## PROBLEM TO WORK ON
Locate the line that contains "pinky dip: (430, 275)" in the entries below, then repeat it and every following line through the line that contains "pinky tip: (504, 547)", exactly, and no others.

*** Begin section ***

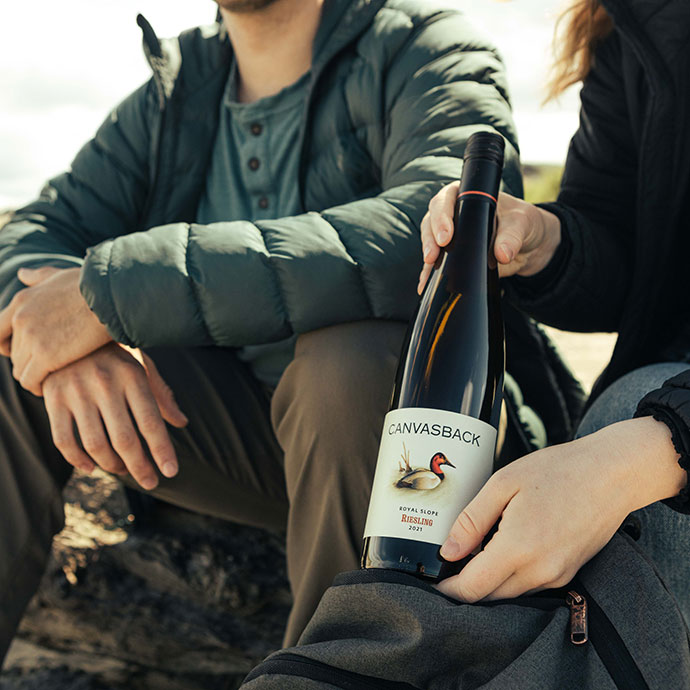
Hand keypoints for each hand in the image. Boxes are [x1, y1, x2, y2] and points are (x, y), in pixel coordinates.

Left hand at [0, 266, 111, 395]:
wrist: (113, 296)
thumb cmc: (94, 285)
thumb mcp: (60, 275)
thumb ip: (39, 277)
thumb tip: (23, 273)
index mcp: (22, 301)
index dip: (8, 345)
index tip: (27, 353)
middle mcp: (21, 319)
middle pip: (13, 353)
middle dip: (27, 363)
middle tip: (46, 371)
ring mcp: (31, 337)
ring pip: (20, 369)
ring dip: (33, 377)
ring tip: (50, 383)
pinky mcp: (46, 356)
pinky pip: (30, 380)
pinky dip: (38, 388)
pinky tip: (51, 389)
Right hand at [43, 343, 188, 489]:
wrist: (66, 330)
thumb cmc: (113, 353)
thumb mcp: (142, 365)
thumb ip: (161, 394)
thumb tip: (182, 423)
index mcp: (132, 376)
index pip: (151, 422)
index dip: (162, 451)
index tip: (171, 472)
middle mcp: (105, 385)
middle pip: (125, 439)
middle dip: (141, 467)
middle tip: (151, 482)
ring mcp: (77, 393)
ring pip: (96, 445)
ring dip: (113, 465)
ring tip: (125, 470)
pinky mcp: (53, 399)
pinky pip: (64, 441)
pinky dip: (78, 460)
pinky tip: (93, 467)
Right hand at [418, 183, 562, 293]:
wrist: (529, 246)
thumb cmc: (523, 224)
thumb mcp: (522, 224)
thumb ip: (512, 237)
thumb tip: (502, 254)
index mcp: (467, 197)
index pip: (446, 200)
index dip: (441, 216)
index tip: (446, 235)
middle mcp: (454, 215)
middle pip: (431, 222)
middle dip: (430, 240)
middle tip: (433, 256)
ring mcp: (451, 237)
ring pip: (430, 243)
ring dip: (428, 257)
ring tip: (429, 271)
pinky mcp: (453, 257)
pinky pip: (436, 264)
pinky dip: (430, 275)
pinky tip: (426, 284)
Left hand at [436, 417, 685, 601]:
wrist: (613, 474)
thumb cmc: (558, 471)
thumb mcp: (504, 484)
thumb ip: (472, 521)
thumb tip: (448, 551)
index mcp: (519, 549)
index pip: (473, 588)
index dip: (448, 587)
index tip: (433, 578)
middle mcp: (540, 572)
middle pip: (489, 595)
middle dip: (465, 584)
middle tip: (449, 559)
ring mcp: (557, 576)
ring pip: (510, 593)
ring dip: (488, 580)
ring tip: (475, 549)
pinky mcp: (568, 573)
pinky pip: (530, 585)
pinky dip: (510, 575)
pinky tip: (504, 547)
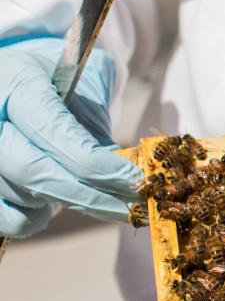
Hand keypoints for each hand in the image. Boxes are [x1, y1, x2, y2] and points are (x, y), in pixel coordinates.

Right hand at [0, 36, 140, 236]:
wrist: (21, 84)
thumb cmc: (58, 86)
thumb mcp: (83, 92)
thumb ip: (96, 130)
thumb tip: (127, 177)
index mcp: (18, 81)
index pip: (53, 130)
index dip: (95, 162)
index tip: (135, 179)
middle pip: (32, 169)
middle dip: (88, 193)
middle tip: (131, 206)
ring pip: (21, 194)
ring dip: (67, 200)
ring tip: (101, 195)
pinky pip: (5, 217)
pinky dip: (33, 219)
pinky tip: (55, 205)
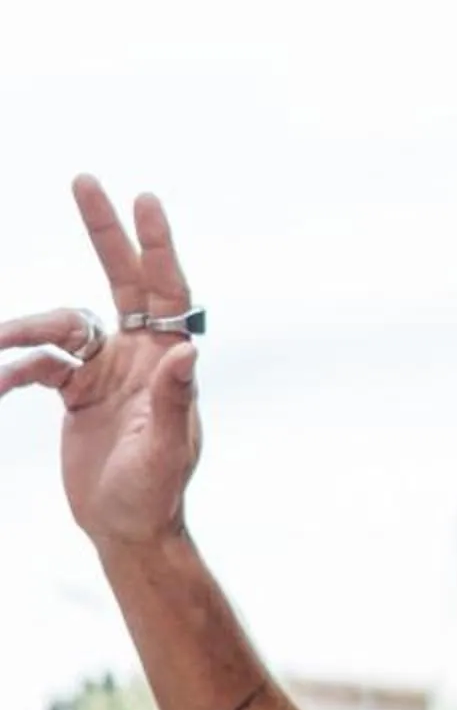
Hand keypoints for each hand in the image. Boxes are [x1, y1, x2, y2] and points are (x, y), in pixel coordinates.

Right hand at [0, 177, 203, 549]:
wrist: (125, 528)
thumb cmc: (155, 493)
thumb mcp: (165, 451)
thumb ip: (173, 402)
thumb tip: (186, 354)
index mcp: (169, 360)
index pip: (167, 289)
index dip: (156, 244)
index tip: (143, 200)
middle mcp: (141, 355)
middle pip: (123, 280)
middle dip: (105, 232)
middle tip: (84, 181)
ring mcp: (107, 370)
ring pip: (63, 326)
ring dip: (27, 330)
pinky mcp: (77, 391)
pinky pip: (41, 364)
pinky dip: (17, 368)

*** End section ***

## WRITTEN RESPONSE
pinky dip: (430, 275)
pinky tip: (426, 284)
Left hand at [436, 417, 685, 601]:
wrist: (613, 474)
thumb cmc: (558, 471)
thumb mcp: (504, 484)
thumb ip: (472, 521)
thumb tip: (448, 551)
index mcp: (519, 549)
index pip: (473, 588)
index dip: (448, 587)
index tip: (433, 578)
middle mcp: (540, 572)
middle pip: (489, 595)
middle dip: (465, 584)
middle tip: (449, 559)
ring mcp: (557, 576)
ring pip: (510, 593)
ring dip: (488, 580)
ring tip: (475, 549)
pinky mcp: (568, 573)
pinky pip: (530, 585)
pinky dip: (510, 575)
pinky tip: (504, 547)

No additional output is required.